## Quoted passage:
········
Callbacks in sycl

Can SYCL use callbacks like OpenCL?

The purpose is to:

  1. enqueue kernel operation
  2. async the runtime calls the callback function when the kernel finishes
  3. callback function: do some management and enqueue read operation
  4. async the runtime calls the second callback function when the read op finishes
  5. second callback function: do some management, continue in 1 or do other stuff.

How can be done this with SYCL? What could be the most performant way? I need to do such decisions and management as soon as the op finishes, and dynamically do new ops.

In SYCL 1.2.1 it’s not possible to use callbacks but you can do it with the underlying OpenCL objects. It should be possible to do it without relying on callbacks. Perhaps something like dedicating a thread to it which blocks on memory reads (i.e. a host accessor) or maybe just waits on the kernel finishing.

In SYCL 2020 you can enqueue functions to run on the host using a host task, though the caveat to this is the function is enqueued onto the DAG so is subject to data dependencies and therefore isn’t guaranteed not to be reordered by the runtime, though generally if you enqueue the host task immediately after enqueueing the kernel it will run right after the kernel completes, if you want to guarantee no reordering then you could use an in-order queue (also in SYCL 2020). This does mean waiting for a SYCL implementation with the host task implementation.

Hi,

Thank you.

How can you block on memory reads (host accessor)?

And maybe related, how can I get the time it took to do the data transfer (reading or writing) and in the kernel, independently?

Example:

auto submit_event = q.submit([&](handler &h) {
  auto a = buf_a.get_access<sycl::access::mode::read>(h);
  auto b = buf_b.get_access<sycl::access::mode::read>(h);
  auto c = buf_c.get_access<sycl::access::mode::write>(h);

  h.parallel_for<class test_event>(R, [=](item<2> item) {
      auto sum = 0;
      for (size_t k = 0; k < N; ++k) {
        const auto a_ik = a[{item[0], k}];
        const auto b_kj = b[{k, item[1]}];
        sum += a_ik * b_kj;
      }
      c[item] = sum;
    });

});

submit_event.wait(); 

I assume the submit_event.wait() waits for data write + compute kernel + data read as a whole. And then with submit_event.get_profiling_info<sycl::info::event_profiling::command_start> and such i can get the profiling info for all the operations, but I don’t know how to distinguish between data and kernel.
········
## Data segment:

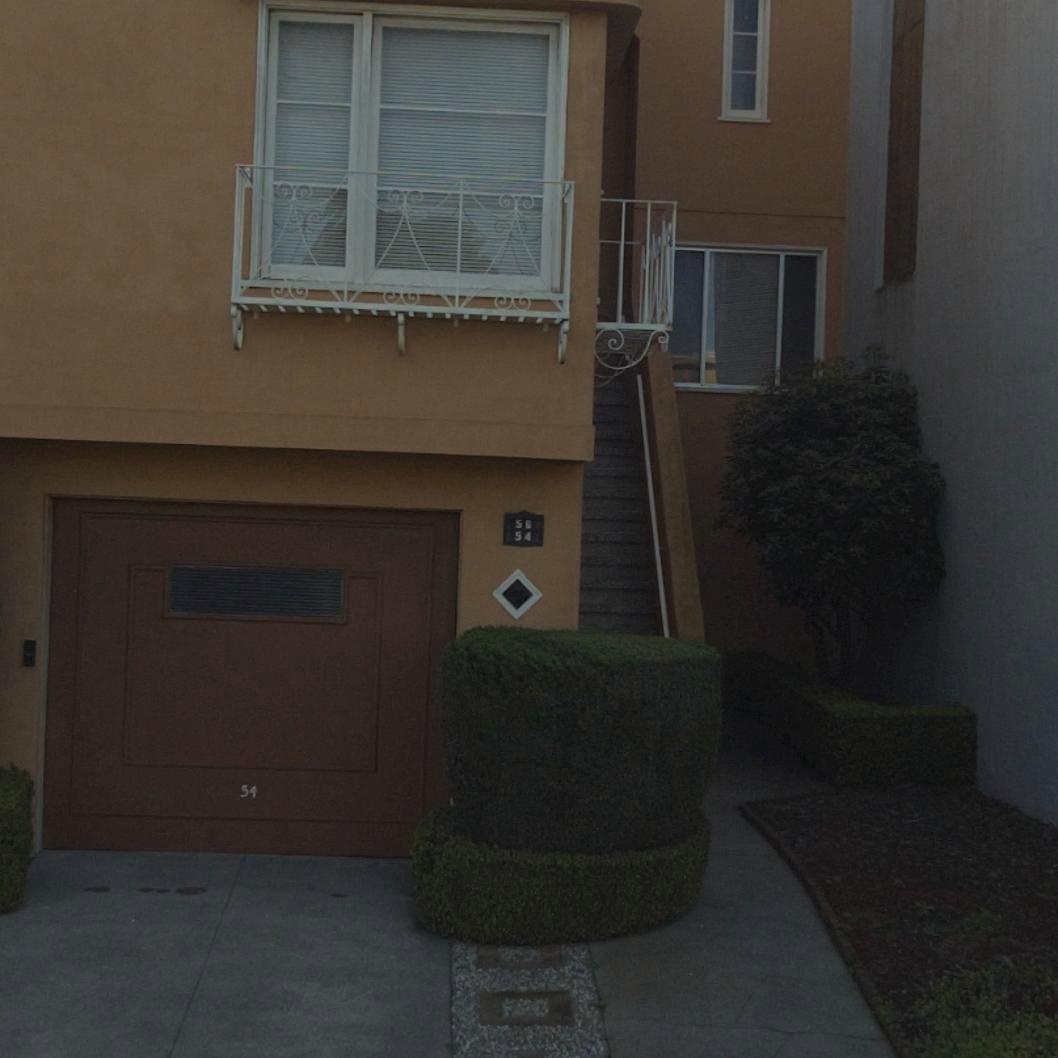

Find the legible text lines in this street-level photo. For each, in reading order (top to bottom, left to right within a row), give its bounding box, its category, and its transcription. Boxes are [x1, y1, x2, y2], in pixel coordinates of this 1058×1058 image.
········
## Prompt 1:
In the code example of the thread on SYCL callbacks, list each accessor variable with the buffer it comes from and its access mode.
## Prompt 2:
According to the thread on SYCL callbacks, are these statements correct? (a) SYCL 1.2.1 supports callbacks directly. (b) In-order queues are available in SYCL 2020. (c) The person asking knows how to tell data-transfer time apart from kernel time in the profiling info.

## Expected output 1:
- a: buf_a, read
- b: buf_b, read
- c: buf_c, write

## Expected output 2:
(a) No: "In SYCL 1.2.1 it’s not possible to use callbacks but you can do it with the underlying OpenCL objects."
(b) Yes: "if you want to guarantee no reordering then you could use an in-order queue (also in SYCL 2020)."
(c) No: "but I don’t know how to distinguish between data and kernel."